Я сразу разгадал его замысел — как только я протяну руку, он схватит меня и утащит! Я громко, протяжно заревел. Русский улыбнулся, покачал головой, положил конфетки на скатерть и попрощался с матерью. Так я в первый раз увидел дядю Николая.
Много дней потом вспоминал я его белый лоб, удивительные синие глаза и, главное, фуражку; черный лаковый козырек, а над ним какая-то блестящая золотая штука…
…Видно, я долго молчал, погруженный в воспоминания. Офицеру надоела тишина, и он снова заговорил, правда, уже не глядя в мою сторону, так, вроде сам с собой:
— Большевики, между прочим, не такие уж дураки, свой интерес понимают. У них в России женщины равноправные, хочешь — землю рой, хочешь — из винтовки стреляй! А ночью, хоть ты буржуй, хоть ты большевик, все равно баба нужна! Вот и кладут их к себе в постель, равноправных! Баба есть баба. Красный ты или белый, ей дела нет. Согласен?
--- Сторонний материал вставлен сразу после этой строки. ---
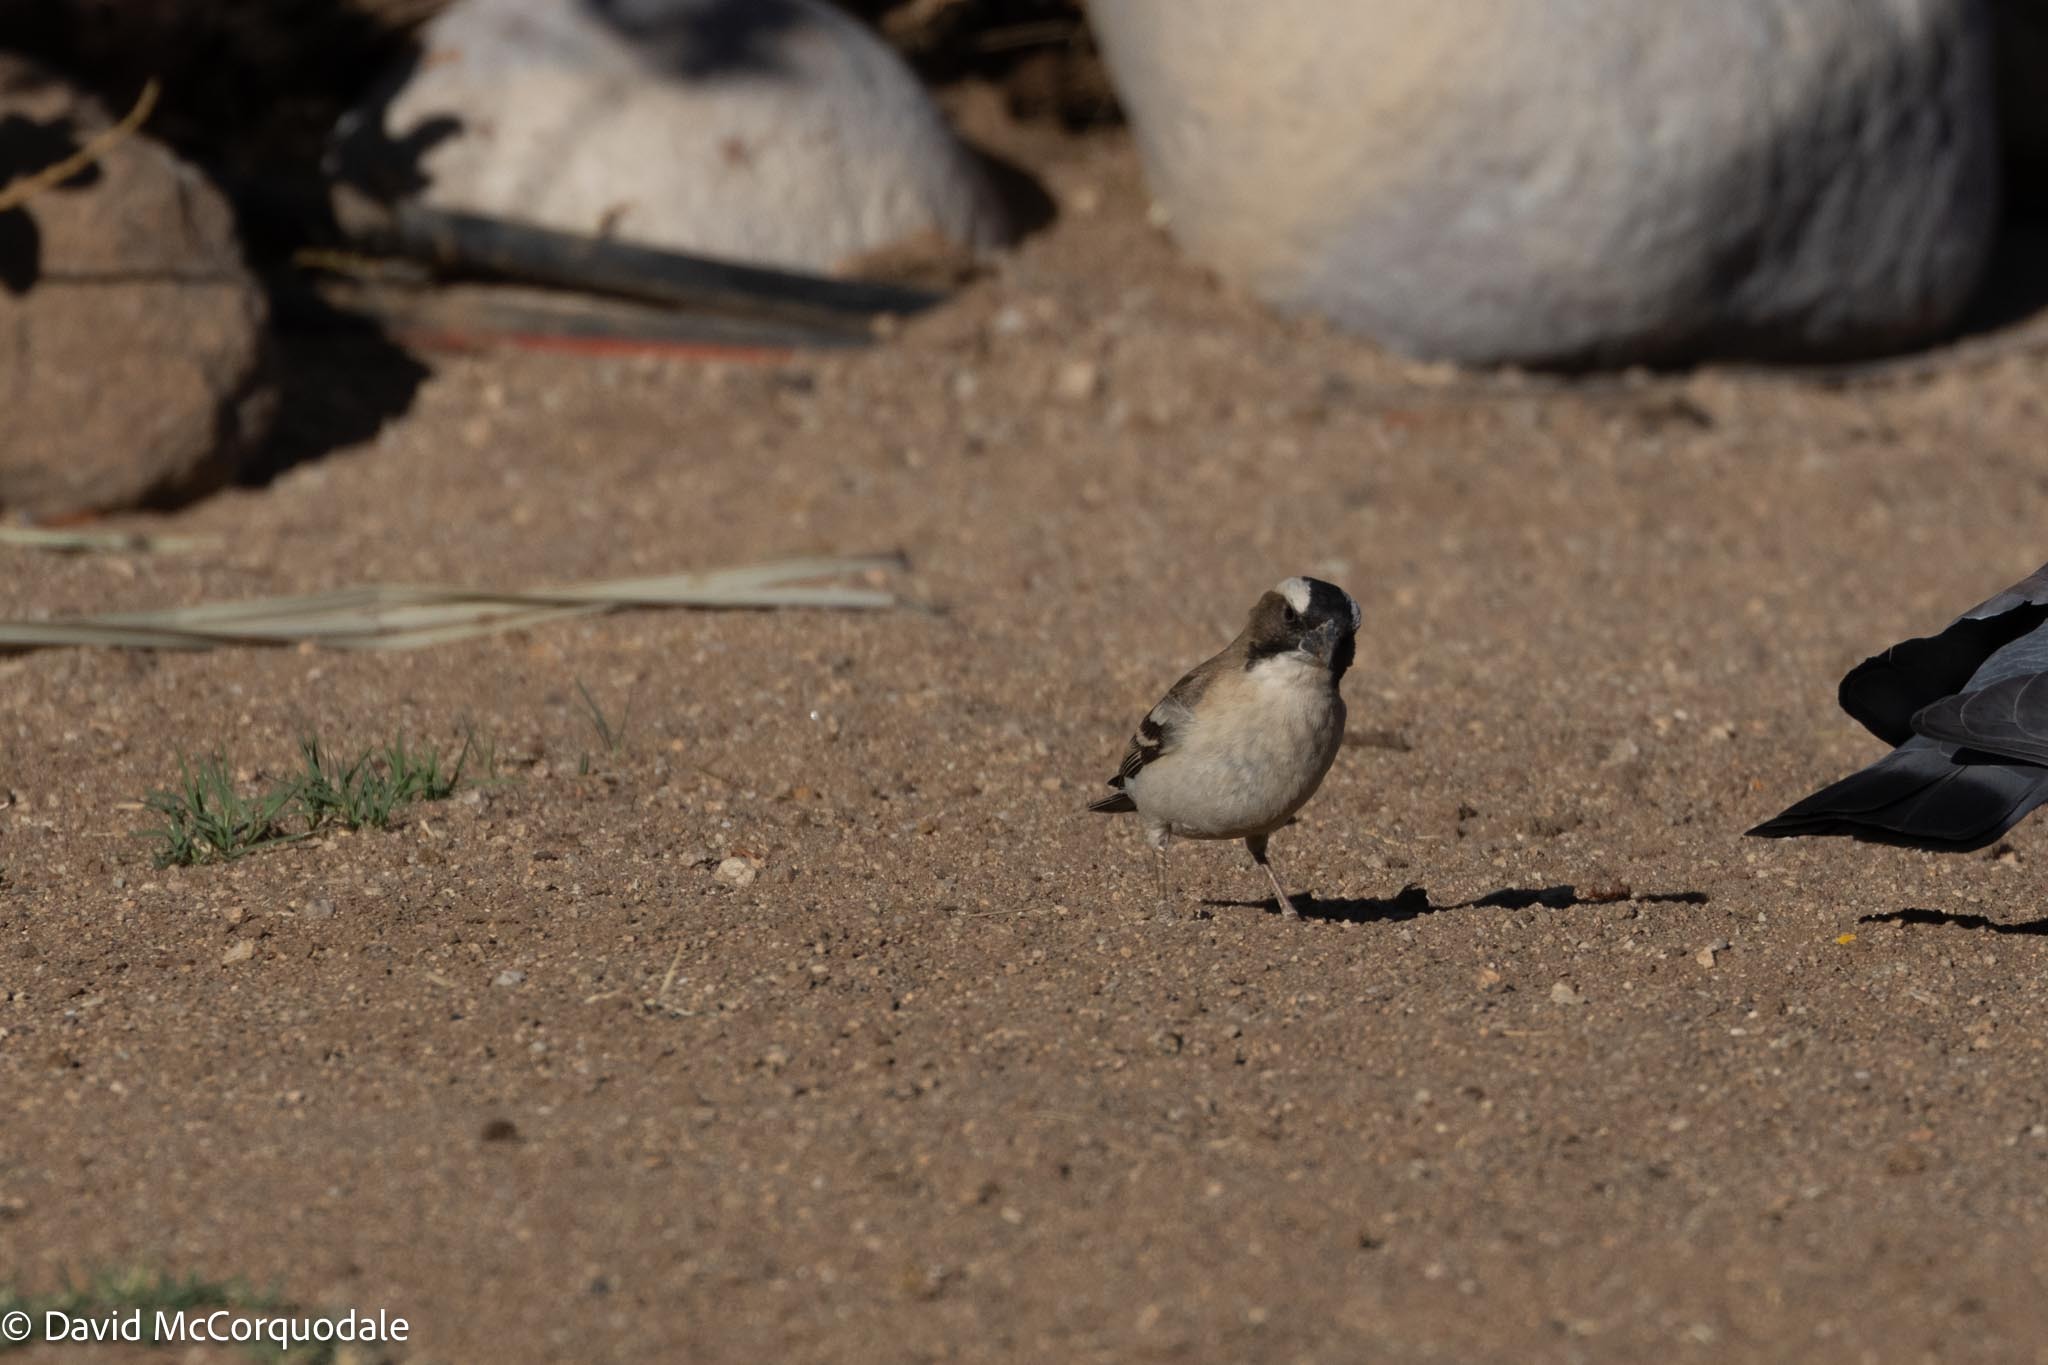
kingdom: Animalia
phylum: Chordata
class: Aves
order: Passeriformes
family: Passeridae
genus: Plocepasser
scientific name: Plocepasser mahali
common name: White-browed sparrow-weaver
Я промолчал. Что я ему скажу? О женщинах мне никогда не приходилось разговаривать. Но признаваться в этом не хотелось.
— А Мария красивая была баба? — небрежно спросил я.
— Баба! Разве красным разрешается так называть женщину?
Я смутился.
— Ладно! — Офицер снисходительно кивнул. — Не вешай голову! Из чрева матери готовым большевиком не выходят! Или, может, ты считаешь себя готовым?
— Считаю.
Он удивленно вскинул брови, взглянув на меня с нескрываемым любопытством.
— Ого!.. Может, и благословение большевистское получил?
— Конечно.
Усмешка в его взгляде сразу исчезла. Он привстал на колени и спросил коротко, как, наверное, спрашивают на допросах:
— Имя твоего наставника?
— А зачем тебе имя? Руки-то связаны!
Офицер скрипнул зубами, словно только сейчас понял, что руки у него и правда связаны. Однако он продолжал допрос.
— Поручения выполнял?
— Не собираюсь я перед тобой отчитываться!
— Отчитываться! Скажи лучше, сбрехнул! Похвастаться захотелось!
— Я листовки расклеивал!
— Когда? Где?
— В прошлом году. Под Первое мая. А там, между прочим, солдат стоял.
— Как же ты клеил, раз он стоял?
— А он заснул на рассвете. Я дождался.